Doit également être mentionné l'ensemble des instruments de politique commerciale mobilisé lors de la pandémie de Covid-19. Dès le mois de mars 2020, la Commission, sous la pression des mesures prises par ses États membres, a ainsi décidé de mettre en place un système de restriction aux exportations de produits liés à la lutte contre la pandémie[24] en même temps qu'elle abaissait temporairement ses tarifs douaniers pour en faciliter l'importation.
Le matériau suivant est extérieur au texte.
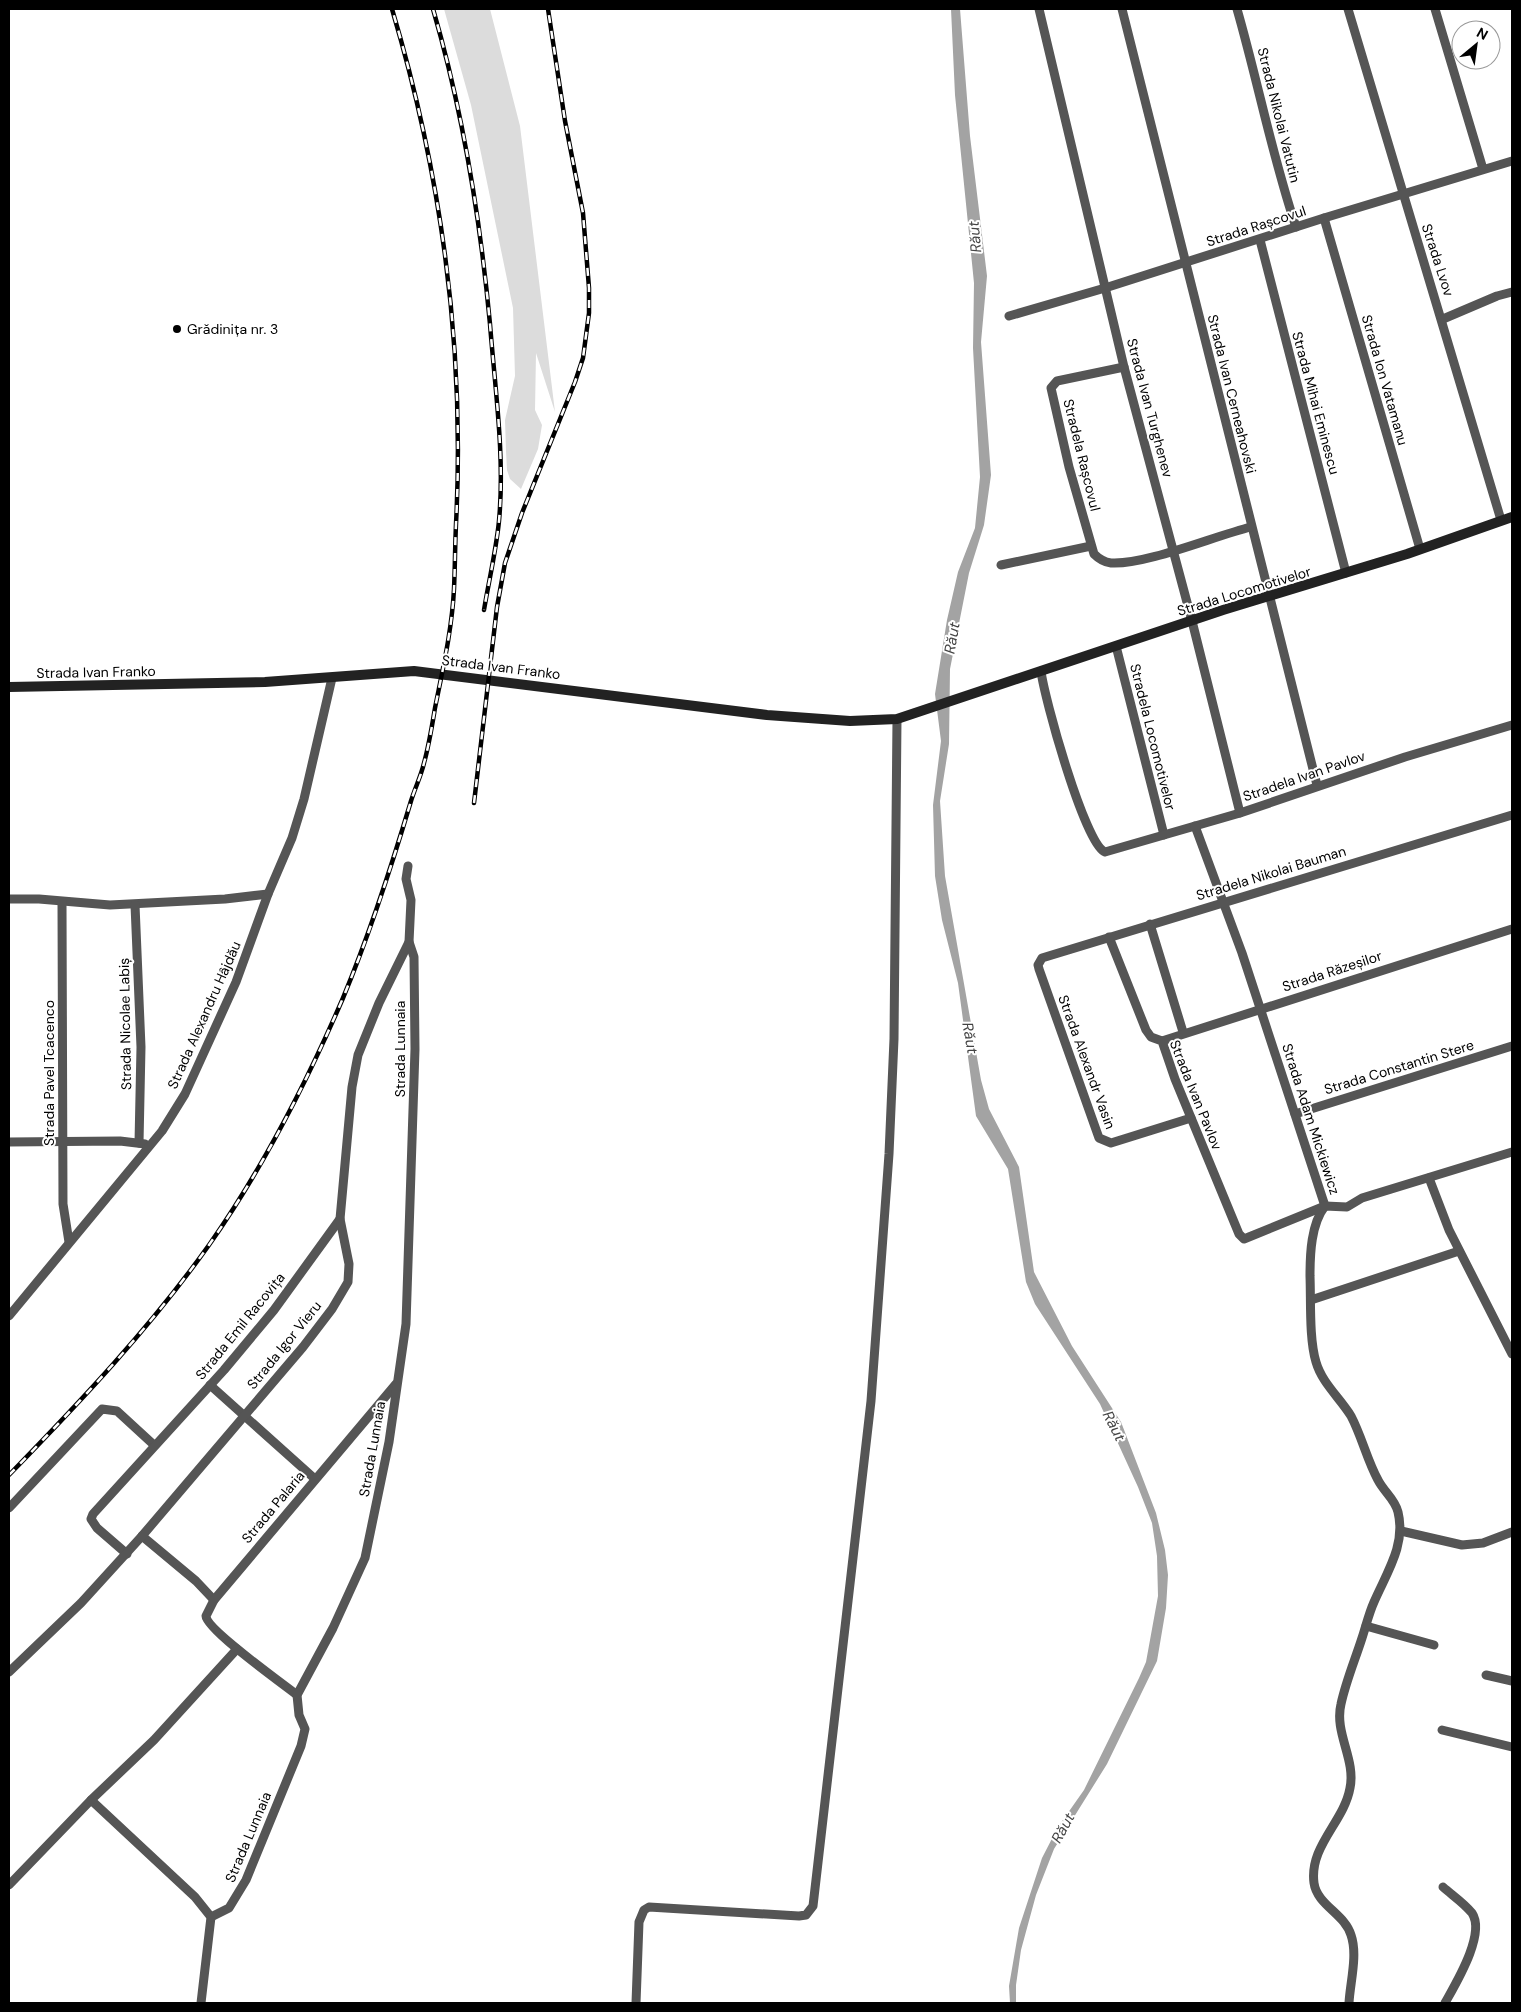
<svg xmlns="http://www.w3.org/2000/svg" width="1521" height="2012" viewBox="0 0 1521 2012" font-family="'DM Sans',sans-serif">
<rect width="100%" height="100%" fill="#fff"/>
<!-- green -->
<path fill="#dcdcdc" d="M444 9H490L520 126 555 412 536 353 535 410 542 425 538 449 521 489 510 479 507 470 506 451 505 420 515 376 513 308 471 105Z"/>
<!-- water -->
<path fill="#a3a3a3" d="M951 9H960L970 136 987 276 981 342 991 475 984 525 969 573 950 669 949 744 940 801 945 876 981 1080 989 1109 1019 1167 1034 1272 1072 1346 1121 1422 1156 1513 1165 1550 1168 1575 1166 1608 1157 1661 1107 1764 1054 1849 1036 1895 1021 1950 1016 1985V2003H1010L1009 1986 1019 1928 1042 1858 1058 1827 1084 1790 1139 1678 1146 1662 1158 1596 1157 1556 1152 1523 1138 1487 1100 1404 1035 1304 1026 1282 1008 1169 976 1116 958 983 942 920 935 876 933 805 941 741 935 694 947 620 958 572 975 528 980 477 973 348 974 283 955 95Z"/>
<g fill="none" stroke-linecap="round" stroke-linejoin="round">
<!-- minor -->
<g stroke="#555" stroke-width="9">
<path d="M1039 9 1124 367 1192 621 1240 813"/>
<path d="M1122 9 1317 785"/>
<path d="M1237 9C1258 82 1272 156 1296 227"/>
<path d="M1348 9 1501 520"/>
<path d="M1435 9 1483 169"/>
<path d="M1324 218 1420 549"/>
<path d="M1260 240 1346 573"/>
<path d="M1009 316 1105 288 1324 218 1512 161"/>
<path d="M1443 319 1497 296 1512 292"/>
<path d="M1124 367 1057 381 1051 388 1069 467 1094 554C1099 559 1103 562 1111 563 1146 565 1214 536 1251 527"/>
<path d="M1001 565 1091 546"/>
<path d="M1116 646 1164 835"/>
<path d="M1041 671C1044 697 1085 845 1105 852L1240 813 1405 757 1512 725"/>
<path d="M1195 826 1242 953 1325 1206C1311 1224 1310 1254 1310 1276 1311 1301 1309 1339 1316 1362 1322 1383 1340 1398 1351 1416 1362 1437 1367 1460 1378 1480 1384 1492 1395 1499 1398 1512 1406 1545 1387 1572 1374 1602 1369 1613 1366 1626 1362 1638 1355 1660 1346 1681 1341 1704 1334 1733 1356 1759 1350 1788 1344 1822 1309 1846 1314 1883 1317 1905 1345 1914 1351 1935 1358 1955 1350 1983 1349 2003"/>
<path d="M9 899H39L110 905 225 899 268 894"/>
<path d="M62 902 63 1204 69 1242"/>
<path d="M135 905 141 1047 139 1143"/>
<path d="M1150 924 1183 1032"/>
<path d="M1109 937 1146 1030 1151 1037 1162 1041 1175 1079 1239 1234 1244 1239 1325 1206 1347 1207 1362 1198 1512 1152"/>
<path d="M1162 1041 1512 929"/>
<path d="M1295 1114 1512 1046"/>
<path d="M1191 1118 1111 1143 1099 1138 1039 969 1038 965 1042 958 1512 815"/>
<path d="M9 1142 120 1141 145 1144"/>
<path d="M1429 1178 1449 1230 1512 1354"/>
<path d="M1311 1300 1459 1251"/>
<path d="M9 1316 162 1131 185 1094 236 982 268 894 292 838 304 799 332 678"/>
<path d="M210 1385 315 1479"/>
<path d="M9 1508 102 1409 117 1411 154 1445"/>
<path d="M1401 1531 1462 1545 1483 1543 1512 1532"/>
<path d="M142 1536 196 1581 214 1600"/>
<path d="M127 1554 97 1528 91 1519 93 1514 224 1370 274 1310 340 1219"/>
<path d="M1366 1626 1434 1645"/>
<path d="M9 1672 81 1603 142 1536 303 1347 332 1309 348 1282 349 1264 340 1219 352 1087 358 1055 379 1003 409 942 411 900 406 879 408 866"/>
<path d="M1486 1675 1512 1681"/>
<path d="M297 1695C283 1684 206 1629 206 1616L214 1600 396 1384"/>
<path d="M1442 1730 1512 1747"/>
<path d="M91 1800 195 1897 211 1917 201 2003"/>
<path d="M9 1885 91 1800 154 1740 237 1649"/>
<path d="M1443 1887C1452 1895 1464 1903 1472 1913 1486 1934 1456 1983 1445 2003"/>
<path d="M211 1917 229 1908 246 1880 301 1746 305 1729 299 1715 297 1695 333 1628 365 1558 389 1442 406 1324 415 1049 414 957 409 942"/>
<path d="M636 2003 639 1922 644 1910 649 1907 799 1916 806 1915 813 1906 871 1401 889 1154 894 1039 897 719"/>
</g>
<!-- secondary -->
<path stroke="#222" stroke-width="10" d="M9 687 265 682 414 671 767 715 850 721 897 719 1223 610 1407 554 1512 517"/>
<defs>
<g id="rail">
<path d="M433 9C463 112 480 217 490 324 495 389 505 456 499 521 496 551 489 580 484 610"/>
<path d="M474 803 497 607 505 563 522 513 575 382 583 358 589 313V288L583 213 565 121 548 9"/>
<path d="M9 1475C80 1402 150 1328 209 1245 263 1168 306 1084 343 998 370 933 391 868 411 801 415 788 421 776 424 763 429 745 432 726 435 708 443 668 452 629 454 589 455 567 455 546 456 524 465 349 442 177 392 9"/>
</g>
</defs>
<!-- rail casing -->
<use href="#rail" stroke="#000" stroke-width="4.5"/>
<!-- rail -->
<use href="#rail" stroke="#fff" stroke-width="2.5" stroke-dasharray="8" stroke-linecap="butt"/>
</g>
<!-- markers -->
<circle fill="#000" stroke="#fff" stroke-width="2" cx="177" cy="329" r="5"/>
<g text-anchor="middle" stroke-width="4" stroke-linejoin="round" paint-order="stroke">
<!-- street labels -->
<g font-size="14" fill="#000" stroke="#fff">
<text transform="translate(1279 115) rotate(76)" y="5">Strada Nikolai Vatutin</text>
<text transform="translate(1256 226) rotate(-18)" y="5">Strada Rașcovul</text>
<text transform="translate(1438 260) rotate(72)" y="5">Strada Lvov</text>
<text transform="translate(1385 380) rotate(74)" y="5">Strada Ion Vatamanu</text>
<text transform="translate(1232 394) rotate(76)" y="5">Strada Ivan Cerneahovski</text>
<text transform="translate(1316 403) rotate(75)" y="5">Strada Mihai Eminescu</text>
<text transform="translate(1150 408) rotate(75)" y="5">Strada Ivan Turghenev</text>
<text transform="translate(1082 455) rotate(76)" y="5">Stradela Rașcovul</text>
<text transform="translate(1244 591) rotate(-17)" y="5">Strada Locomotivelor</text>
<text transform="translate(501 667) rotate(7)" y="5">Strada Ivan Franko</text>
<text transform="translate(96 672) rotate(-1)" y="5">Strada Ivan Franko</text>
<text transform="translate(1153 737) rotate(76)" y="5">Stradela Locomotivelor</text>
<text transform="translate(1304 776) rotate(-19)" y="5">Stradela Ivan Pavlov</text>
<text transform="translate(1271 873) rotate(-17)" y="5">Stradela Nikolai Bauman</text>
<text transform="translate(1332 971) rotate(-18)" y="5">Strada Răzeșilor</text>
<text transform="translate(204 1015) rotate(-66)" y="5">Strada Alexandru Hâjdău</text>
<text transform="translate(125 1024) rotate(-91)" y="5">Strada Nicolae Labiș</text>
<text transform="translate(400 1049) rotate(-90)" y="5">Strada Lunnaia</text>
<text transform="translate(1087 1062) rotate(70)" y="5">Strada Alexandr Vasin</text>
<text transform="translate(1399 1067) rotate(-17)" y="5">Strada Constantin Stere</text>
<text transform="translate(49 1073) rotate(-90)" y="5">Strada Pavel Tcacenco</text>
<text transform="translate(1196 1095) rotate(68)" y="5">Strada Ivan Pavlov</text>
<text transform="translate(1311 1119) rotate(72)" y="5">Strada Adam Mickiewicz</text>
<text transform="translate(240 1326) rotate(-51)" y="5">Strada Emil Racovița</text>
<text transform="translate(284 1345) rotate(-51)" y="5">Strada Igor Vieru</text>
<text transform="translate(372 1449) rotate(-80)" y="5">Strada Lunnaia</text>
<text transform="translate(273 1507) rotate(-50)" y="5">Strada Palaria</text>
<text transform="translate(248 1837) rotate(-67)" y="5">Strada Lunnaia</text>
</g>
<!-- poi labels -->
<g font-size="14" fill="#000" stroke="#fff" text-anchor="start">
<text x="187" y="334">Grădinița nr. 3</text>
</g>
<!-- water labels -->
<g font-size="15" font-style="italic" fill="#444" stroke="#fff">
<text transform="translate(975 237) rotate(-95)" y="5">Răut</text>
<text transform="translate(952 638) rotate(-80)" y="5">Răut</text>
<text transform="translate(970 1038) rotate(80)" y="5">Răut</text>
<text transform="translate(1114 1426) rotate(63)" y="5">Răut</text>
<text transform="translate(1063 1828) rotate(-61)" y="5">Răut</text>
</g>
</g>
<!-- border -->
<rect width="1521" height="2012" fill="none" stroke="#000000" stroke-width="20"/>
<!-- north arrow -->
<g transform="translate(1476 45) rotate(29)"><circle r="24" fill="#ffffff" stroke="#999999"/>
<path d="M0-4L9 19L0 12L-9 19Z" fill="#000000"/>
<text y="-8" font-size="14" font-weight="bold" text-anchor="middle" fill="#000000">N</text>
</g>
</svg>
La Commission allait encourager les États membres à anticiper l'entrée en vigueur de la nouvelle législation européenne sur le filtrage des investissements étrangers[25], de façon à éviter que des entreprises non européennes ne profitent de la crise pour faire main basse sur des entreprises européennes opérant dans des secteurs stratégiques[26]. En janvier 2021, confrontée à l'émergence d'un protectionnisme vaccinal, la Commission a déployé dans l'urgence un mécanisme d'autorisation administrative des exportations des produits nécessaires à la fabrication de vaccins[27].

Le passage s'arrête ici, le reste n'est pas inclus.